▶ _RECORDS FOR PROCESSING_:
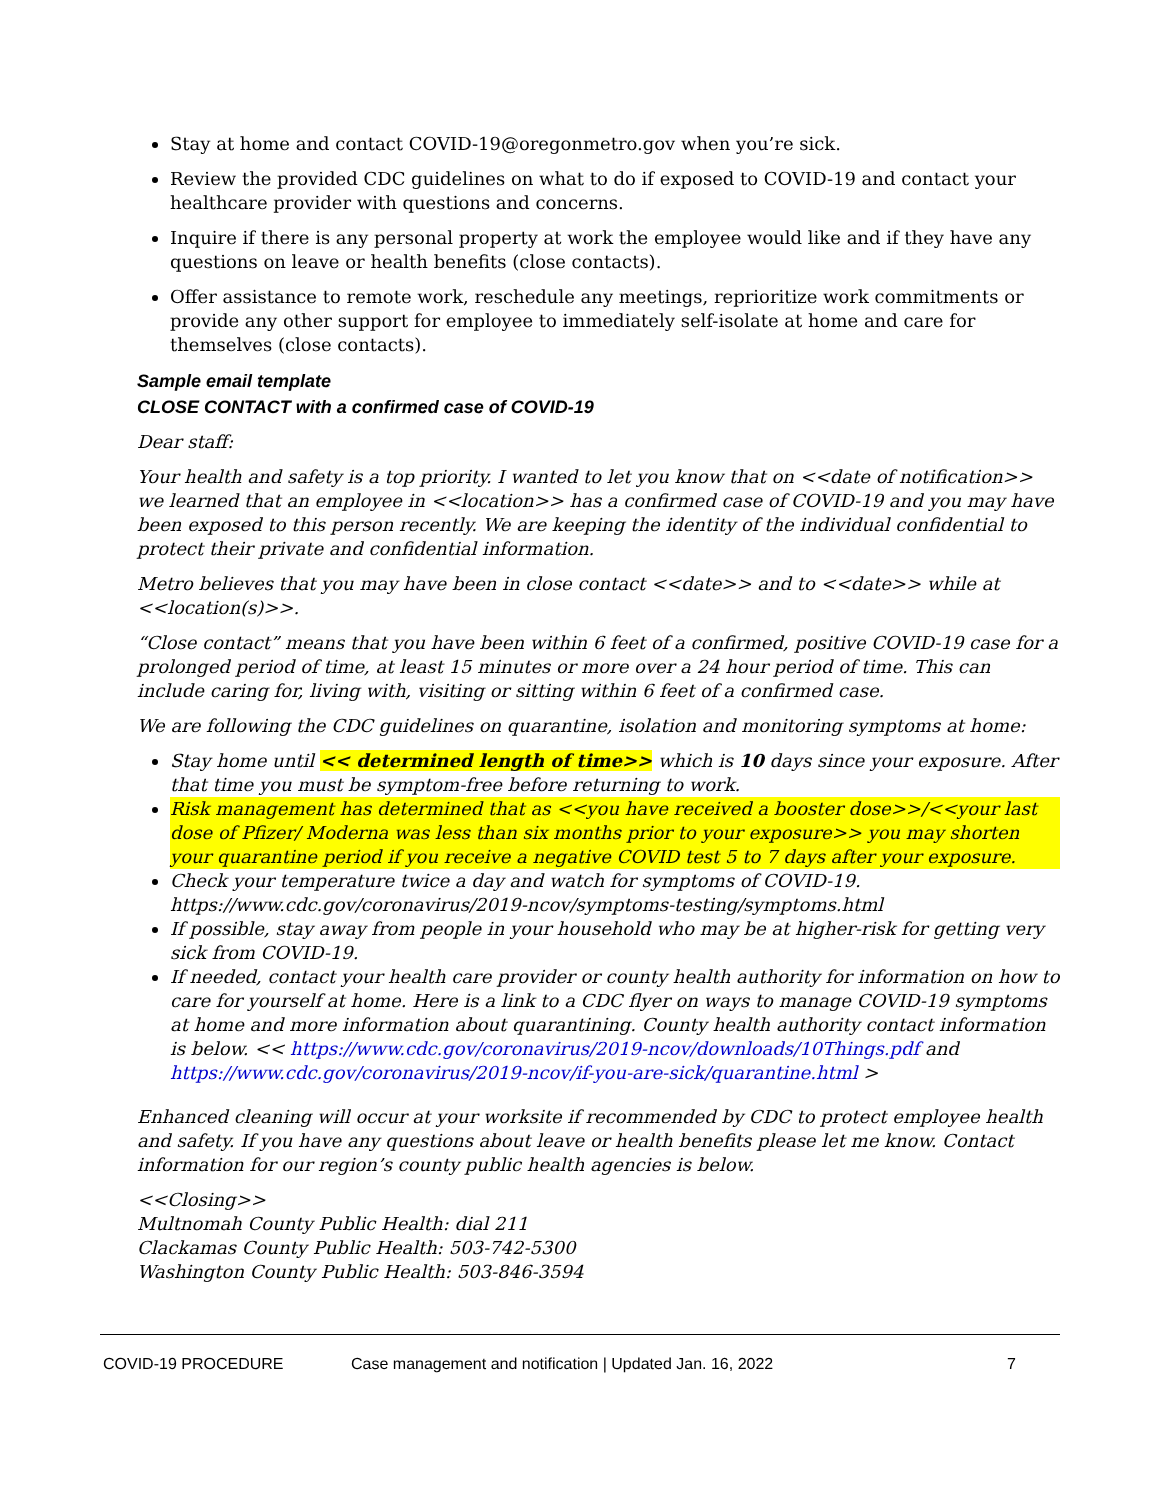Stay at home and contact COVID-19@oregonmetro.gov when you’re sick.
Review the provided CDC guidelines on what to do if exposed to COVID-19 and contact your healthcare provider with questions and concerns.
Inquire if there is any personal property at work the employee would like and if they have any questions on leave or health benefits (close contacts).
Offer assistance to remote work, reschedule any meetings, reprioritize work commitments or provide any other support for employee to immediately self-isolate at home and care for themselves (close contacts).
Sample email template
CLOSE CONTACT with a confirmed case of COVID-19
Dear staff:
Your health and safety is a top priority. I wanted to let you know that on <<date of notification>> we learned that an employee in <<location>> has a confirmed case of COVID-19 and you may have been exposed to this person recently. We are keeping the identity of the individual confidential to protect their private and confidential information.
Metro believes that you may have been in close contact <<date>> and to <<date>> while at <<location(s)>>.
“Close contact” means that you have been within 6 feet of a confirmed, positive COVID-19 case for a prolonged period of time, at least 15 minutes or more over a 24 hour period of time. This can include caring for, living with, visiting or sitting within 6 feet of a confirmed case.
We are following the CDC guidelines on quarantine, isolation and monitoring symptoms at home:
Stay home until << determined length of time>> which is 10 days since your exposure. After that time you must be symptom-free before returning to work.
Risk management has determined that as <<you have received a booster dose>>/<<your last dose of Pfizer/ Moderna was less than six months prior to your exposure>> you may shorten your quarantine period if you receive a negative COVID test 5 to 7 days after your exposure.
Check your temperature twice a day and watch for symptoms of COVID-19. https://www.cdc.gov/coronavirus/2019-ncov/symptoms-testing/symptoms.html
If possible, stay away from people in your household who may be at higher-risk for getting very sick from COVID-19.
If needed, contact your health care provider or county health authority for information on how to care for yourself at home. Here is a link to a CDC flyer on ways to manage COVID-19 symptoms at home and more information about quarantining. County health authority contact information is below. << https://www.cdc.gov/coronavirus/2019-ncov/downloads/10Things.pdf and https://www.cdc.gov/coronavirus/2019-ncov/if-you-are-sick/quarantine.html >
Enhanced cleaning will occur at your worksite if recommended by CDC to protect employee health and safety. If you have any questions about leave or health benefits please let me know. Contact information for our region’s county public health agencies is below.
<<Closing>>
Multnomah County Public Health: dial 211
Clackamas County Public Health: 503-742-5300
Washington County Public Health: 503-846-3594
COVID-19 PROCEDURE Case management and notification | Updated Jan. 16, 2022 7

▶ _TASK TO CARRY OUT_: Repeat all the records above exactly, leaving out any pictures.

▶ _ANSWER SECTION_:
Stay at home and contact COVID-19@oregonmetro.gov when you’re sick.
Review the provided CDC guidelines on what to do if exposed to COVID-19 and contact your healthcare provider with questions and concerns.
Inquire if there is any personal property at work the employee would like and if they have any questions on leave or health benefits (close contacts).
Offer assistance to remote work, reschedule any meetings, reprioritize work commitments or provide any other support for employee to immediately self-isolate at home and care for themselves (close contacts).
Sample email template
CLOSE CONTACT with a confirmed case of COVID-19
Dear staff:
Your health and safety is a top priority. I wanted to let you know that on <<date of notification>> we learned that an employee in <<location>> has a confirmed case of COVID-19 and you may have been exposed to this person recently. We are keeping the identity of the individual confidential to protect their private and confidential information.
Metro believes that you may have been in close contact <<date>> and to <<date>> while at <<location(s)>>.
“Close contact” means that you have been within 6 feet of a confirmed, positive COVID-19 case for a prolonged period of time, at least 15 minutes or more over a 24 hour period of time. This can include caring for, living with, visiting or sitting within 6 feet of a confirmed case.
We are following the CDC guidelines on quarantine, isolation and monitoring symptoms at home:
Stay home until << determined length of time>> which is 10 days since your exposure. After that time you must be symptom-free before returning to work.
Risk management has determined that as <<you have received a booster dose>>/<<your last dose of Pfizer/ Moderna was less than six months prior to your exposure>> you may shorten your quarantine period if you receive a negative COVID test 5 to 7 days after your exposure.
Check your temperature twice a day and watch for symptoms of COVID-19. https://www.cdc.gov/coronavirus/2019-ncov/symptoms-testing/symptoms.html
If possible, stay away from people in your household who may be at higher-risk for getting very sick from COVID-19.
If needed, contact your health care provider or county health authority for information on how to care for yourself at home. Here is a link to a CDC flyer on ways to manage COVID-19 symptoms at home and more information about quarantining. County health authority contact information is below. << https://www.cdc.gov/coronavirus/2019-ncov/downloads/10Things.pdf and https://www.cdc.gov/coronavirus/2019-ncov/if-you-are-sick/quarantine.html >
Enhanced cleaning will occur at your worksite if recommended by CDC to protect employee health and safety. If you have any questions about leave or health benefits please let me know. Contact information for our region’s county public health agencies is below.
<<Closing>>
Multnomah County Public Health: dial 211
Clackamas County Public Health: 503-742-5300
Washington County Public Health: 503-846-3594
COVID-19 PROCEDURE Case management and notification | Updated Jan. 16, 2022 7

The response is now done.